Dualitas yang sedang berlangsung ini tampak paling tidak nyata dalam beberapa minggu terakhir. Pertama, Presiden Obama mengumumkan perjanjian militer baru, dengan janji pengiriman jet tempur dan perangkat keras lainnya, dengan mengutip “teguh” Aliansi militer Amerika dengan Israel. Minggu berikutnya, di PBB, dia menyatakan, “Israel harus mengakui bahwa mereka tidak dapat secara permanen menduduki dan menduduki tanah Palestina.” Selanjutnya, ia terbang ke Israel untuk menghadiri pemakaman Shimon Peres, dan sebagai penghormatan kepada mantan presiden Israel pemenang Hadiah Nobel, berbicara tentang seorang pria yang memahami bahwa “orang Yahudi tidak dilahirkan untuk memerintah bangsa lain” dan mengungkit “urusan yang belum selesai” dalam proses perdamaian Israel-Palestina. (Peres adalah teringat sangat berbeda oleh orang-orang Palestina sebagai pionir awal pembangunan pemukiman dan penulis brutal Operasi Anggur Murka serangan terhadap Lebanon pada tahun 1996.) Tidak lama setelah pemakaman tersebut, pemerintahan Perdana Menteri Benjamin Netanyahu dengan berani menyetujui pemukiman baru di Tepi Barat, yang mendorong Departemen Luar Negeri untuk “mengecam keras” tindakan tersebut sebagai “sangat meresahkan.”
Namun, kata-kata makian seperti itu menyusut menjadi ketiadaan di hadapan satu angka: 38 miliar. Dengan janji terbarunya berupa bantuan militer, Amerika Serikat pada dasarnya telah menyetujui impunitas Israel, kolonisasi tanpa akhir atas tanah Palestina, pendudukan militernya di Tepi Barat, dan serangan berkala oleh jet tempur F-16 dan helikopter Apache yang menggunakan rudal Hellfire terhadap Israel. warga sipil Gaza.
Ya, Hamas memang kasar dan terkadang mematikan roket terkadang membantu memprovokasi serangan Israel, dan penyelidikan hak asasi manusia telah menemukan hal tersebut kedua sisi telah melakukan kejahatan perang. Tetapi Kekuatan ledakan Israel dalam perang Gaza tahun 2014, yang sebagian besar dipicu oleh bantuan militer dan dukungan politik Amerika, melebihi jumlah yang dimiliki Hamas dengan perkiraan 1,500 banding 1. Berdasarkan perkiraan, semua roket Hamas, jika diukur berdasarkan daya ledaknya, adalah benar sama dengan 12 dari satu ton bom yang dijatuhkan Israel di Gaza. Dan mereka melepaskan ratusan peluru, dan menembakkan puluhan ribu peluru, roket, dan mortir. Dalam prosesnya, hampir 250 kali lebih banyak warga sipil Palestina yang tewas dibandingkan warga sipil di Israel.

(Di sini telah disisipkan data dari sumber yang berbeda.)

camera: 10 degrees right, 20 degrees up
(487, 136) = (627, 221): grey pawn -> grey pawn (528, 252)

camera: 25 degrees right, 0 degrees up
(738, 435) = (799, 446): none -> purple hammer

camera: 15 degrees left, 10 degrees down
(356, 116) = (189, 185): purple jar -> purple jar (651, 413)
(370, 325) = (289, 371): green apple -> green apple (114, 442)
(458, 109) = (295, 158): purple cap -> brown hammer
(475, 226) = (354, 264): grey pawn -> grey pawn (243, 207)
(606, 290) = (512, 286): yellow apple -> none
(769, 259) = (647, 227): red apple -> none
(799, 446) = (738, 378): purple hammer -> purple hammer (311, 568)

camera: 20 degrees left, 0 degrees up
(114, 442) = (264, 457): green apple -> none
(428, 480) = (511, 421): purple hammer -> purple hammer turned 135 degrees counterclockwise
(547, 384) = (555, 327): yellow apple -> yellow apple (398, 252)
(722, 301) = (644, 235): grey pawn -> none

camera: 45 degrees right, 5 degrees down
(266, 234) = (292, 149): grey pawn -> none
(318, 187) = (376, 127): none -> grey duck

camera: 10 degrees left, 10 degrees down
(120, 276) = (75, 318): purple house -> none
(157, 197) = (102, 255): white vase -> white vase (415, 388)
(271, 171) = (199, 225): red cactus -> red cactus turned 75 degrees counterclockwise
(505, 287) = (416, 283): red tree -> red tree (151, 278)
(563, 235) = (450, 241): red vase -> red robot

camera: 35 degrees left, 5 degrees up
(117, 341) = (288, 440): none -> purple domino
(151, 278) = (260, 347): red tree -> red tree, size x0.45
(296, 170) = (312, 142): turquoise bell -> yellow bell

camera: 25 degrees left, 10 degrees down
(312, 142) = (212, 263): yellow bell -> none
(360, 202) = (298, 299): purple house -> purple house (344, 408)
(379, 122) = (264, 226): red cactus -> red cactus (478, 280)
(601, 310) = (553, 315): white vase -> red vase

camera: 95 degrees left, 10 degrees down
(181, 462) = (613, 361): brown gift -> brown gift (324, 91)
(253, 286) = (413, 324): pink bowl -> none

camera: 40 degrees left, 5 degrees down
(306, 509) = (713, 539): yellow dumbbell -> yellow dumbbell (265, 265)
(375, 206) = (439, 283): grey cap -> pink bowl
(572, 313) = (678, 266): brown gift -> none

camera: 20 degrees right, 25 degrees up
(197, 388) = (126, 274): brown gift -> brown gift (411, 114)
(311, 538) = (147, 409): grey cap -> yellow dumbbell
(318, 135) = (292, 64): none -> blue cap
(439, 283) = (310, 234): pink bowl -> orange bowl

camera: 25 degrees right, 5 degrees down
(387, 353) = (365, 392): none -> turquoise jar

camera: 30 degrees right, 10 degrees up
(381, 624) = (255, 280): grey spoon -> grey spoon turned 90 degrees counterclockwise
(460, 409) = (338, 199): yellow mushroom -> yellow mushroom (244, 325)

Kini, dengan terputusnya Gaza dari Tepi Barat, dan warga Palestina menghadapi gelombang pemukim baru di tengah pendudukan militer yang telah berlangsung selama setengah abad, AS memilih untuk tidak memberikan tekanan kepada sekutunya yang sudah tidak terkendali, namun malah memasok kembali persenjataannya. kekuatan secara besar-besaran. Ini berarti bahwa kita akhirnya sampai pada momen bersejarah (walaupun hampir tidak kita sadari). Setelah beberapa dekade, solusi dua negara, cacat kritis seperti sebelumnya, sekarang harus secara resmi dinyatakan meninggal – dan menganggap Amerika Serikat sebagai kaki tangan dalam pembunuhan tersebut. Dengan kata lain, pemerintahan Obama telah memberikan kemenangan yang telah mereka cari selama lebih dari dua dekade kepada para pemimpin Israel dan kelompok neokonservatif yang telah lama memperjuangkan jalur ini.
Anak-anak Kekacauan
Dua puluh tahun yang lalu, kelompok sayap kanan pro-Israel di Amerika merancang strategi inti yang membantu menyebabkan Amerika menyerah. Pada tahun 1996, sebuah gugus tugas yang dipimpin oleh neokons Richard Perle (ketua masa depan dari Badan Kebijakan Pertahanan), David Wurmser (masa depan penasihat senior Timur Tengah kepada Wakil Presiden Dick Cheney), Douglas Feith (masa depan wakil menteri pertahanan), dan lainnya mengeluarkan a makalah kebijakan ditujukan kepada Perdana Menteri Israel yang akan datang, Benjamin Netanyahu. “A Clean Break: A New Strategy for Secureing the Realm” menganjurkan agar Israel meninggalkan proses perdamaian Oslo dan fokus Oslo pada konsesi teritorial. Inti dari makalah ini adalah melemahnya negara-negara tetangga Israel melalui perubahan rezim di Irak pada masa pemerintahan Saddam Hussein dan “kemunduran” di Suriah dan Iran. Rekomendasi para penulis ternyata bukan sekadar daftar keinginan, mengingat beberapa di antaranya akan segera terwujud posisi berpengaruh dalam pemerintahan George W. Bush.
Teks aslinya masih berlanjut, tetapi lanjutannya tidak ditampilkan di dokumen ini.